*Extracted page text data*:
++++++
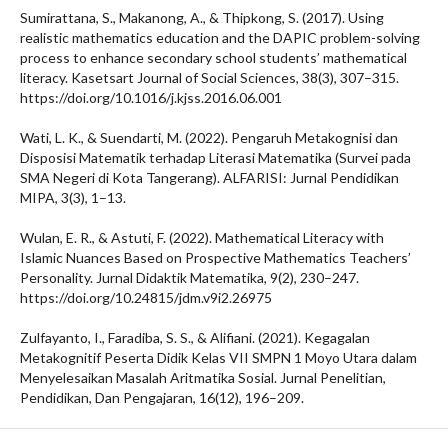
Sumirattana, S., Makanong, A., & Thipkong, S. (2017). Using
realistic mathematics education and the DAPIC problem-solving
process to enhance secondary school students’ mathematical
literacy. Kasetsart Journal of Social Sciences, 38(3), 307–315.
https://doi.org/10.1016/j.kjss.2016.06.001
Wati, L. K., & Suendarti, M. (2022). Pengaruh Metakognisi dan
Disposisi Matematik terhadap Literasi Matematika (Survei pada
SMA Negeri di Kota Tangerang). ALFARISI: Jurnal Pendidikan
MIPA, 3(3), 1–13.
Wulan, E. R., & Astuti, F. (2022). Mathematical Literacy with
Islamic Nuances Based on Prospective Mathematics Teachers’
Personality. Jurnal Didaktik Matematika, 9(2), 230–247.
https://doi.org/10.24815/jdm.v9i2.26975
Zulfayanto, I., Faradiba, S. S., & Alifiani. (2021). Kegagalan
Metakognitif Peserta Didik Kelas VII SMPN 1 Moyo Utara dalam
Menyelesaikan Masalah Aritmatika Sosial. Jurnal Penelitian,
Pendidikan, Dan Pengajaran, 16(12), 196–209.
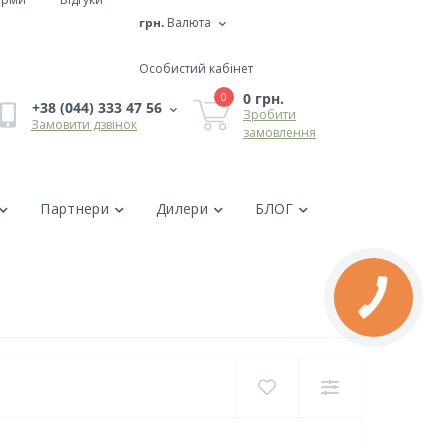
грн.
Валюта
Особистий кабінет
0 грн.
0
+38 (044) 333 47 56
Зробити
Замовити дзвінок
замовлення
Партнери
Дилери
БЛОГ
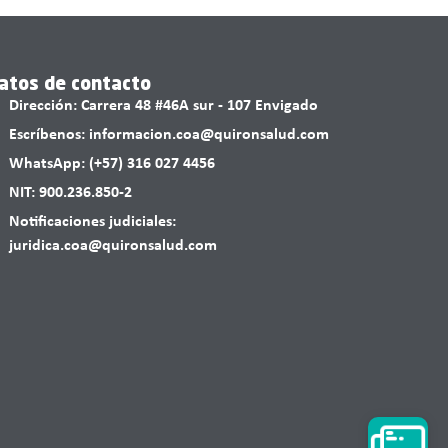
atos de contacto
Dirección: Carrera 48 #46A sur - 107 Envigado
Escríbenos: informacion.coa@quironsalud.com
WhatsApp: (+57) 316 027 4456
NIT: 900.236.850-2
Notificaciones judiciales:
juridica.coa@quironsalud.com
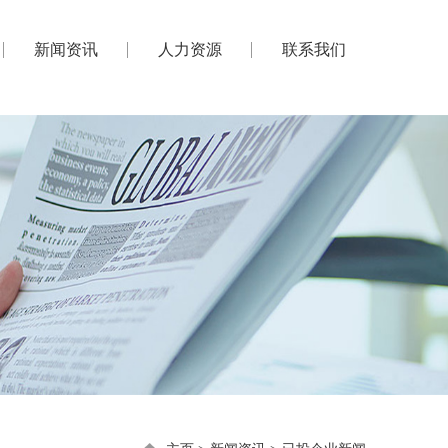
新闻资讯
人力资源
联系我们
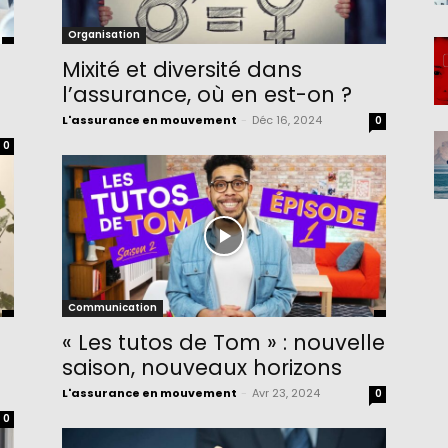
Organisation
Mixité et diversité dans
l’assurance, où en est-on ?
L'assurance en mouvement
-
Déc 16, 2024
0
0
Communication
« Les tutos de Tom » : nouvelle
saison, nouveaux horizons
L'assurance en mouvement
-
Avr 23, 2024
0
0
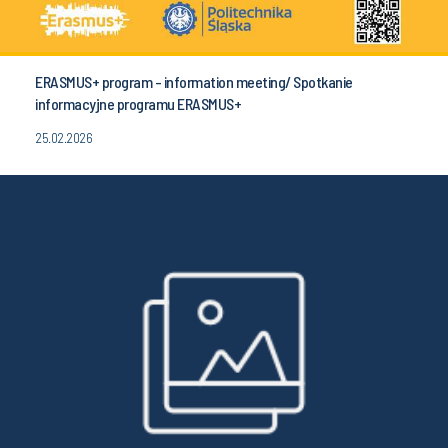
ERASMUS+ program - information meeting/ Spotkanie
informacyjne programu ERASMUS+
25.02.2026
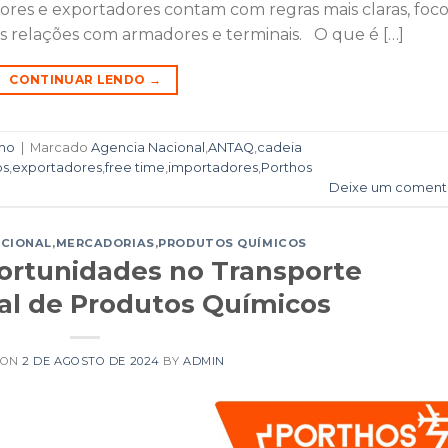
dores e exportadores contam com regras mais claras, foc
as relações com armadores e terminais. O que é […]
CONTINUAR LENDO
→
imo
|
Marcado
Agencia Nacional
,
ANTAQ
,
cadeia
os
,
exportadores
,
free time
,
importadores
,
Porthos
Deixe um coment
ACIONAL
,
MERCADORIAS
,
PRODUTOS QUÍMICOS
ortunidades no Transporte
al de Produtos Químicos
 ON
2 DE AGOSTO DE 2024
BY
ADMIN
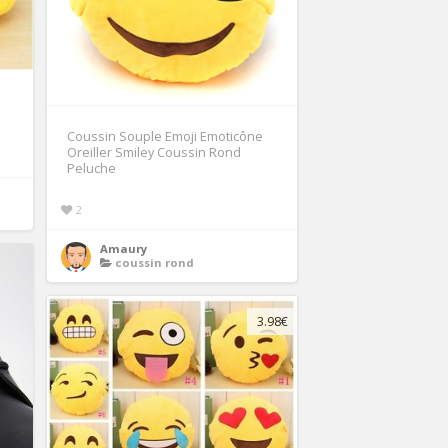
Coussin Souple Emoji Emoticône
Oreiller Smiley Coussin Rond
Peluche
2
Amaury
coussin rond
3.98€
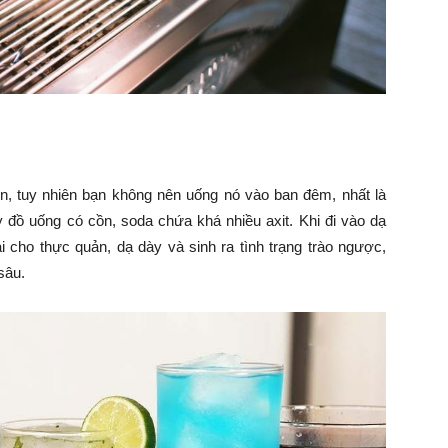
, tuy nhiên bạn không nên uống nó vào ban đêm, nhất là
 đồ uống có cồn, soda chứa khá nhiều axit. Khi đi vào dạ
i cho thực quản, dạ dày và sinh ra tình trạng trào ngược,
sâu.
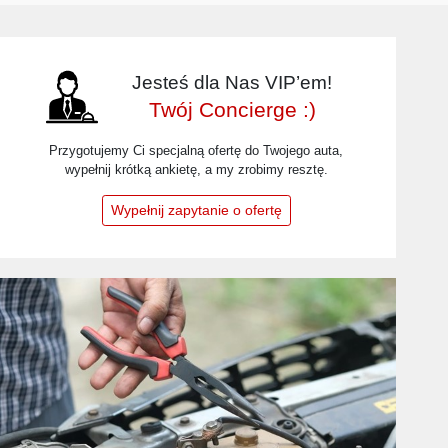
Jesteś dla Nas VIP’em!
Twój Concierge :)
Przygotujemy Ci specjalną ofertę do Twojego auta,
wypełnij krótką ankietę, a my zrobimy resztę.
Wypełnij zapytanie o ofertę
++++++
Would you copy out, exactly and with no pictures, only the lines above from the one that contains "Coussin Souple Emoji Emoticône" through the one that contains "Przygotujemy Ci specjalną"?

Coussin Souple Emoji Emoticône
Oreiller Smiley Coussin Rond
Peluche
2
Amaury
coussin rond
3.98€
, tuy nhiên bạn không nên uống nó vào ban đêm, nhất là
 đồ uống có cồn, soda chứa khá nhiều axit. Khi đi vào dạ
i cho thực quản, dạ dày và sinh ra tình trạng trào ngược,
sâu.
Jesteś dla Nas VIP’em!
Twój Concierge :)
Przygotujemy Ci specjalną ofertę do Twojego auta,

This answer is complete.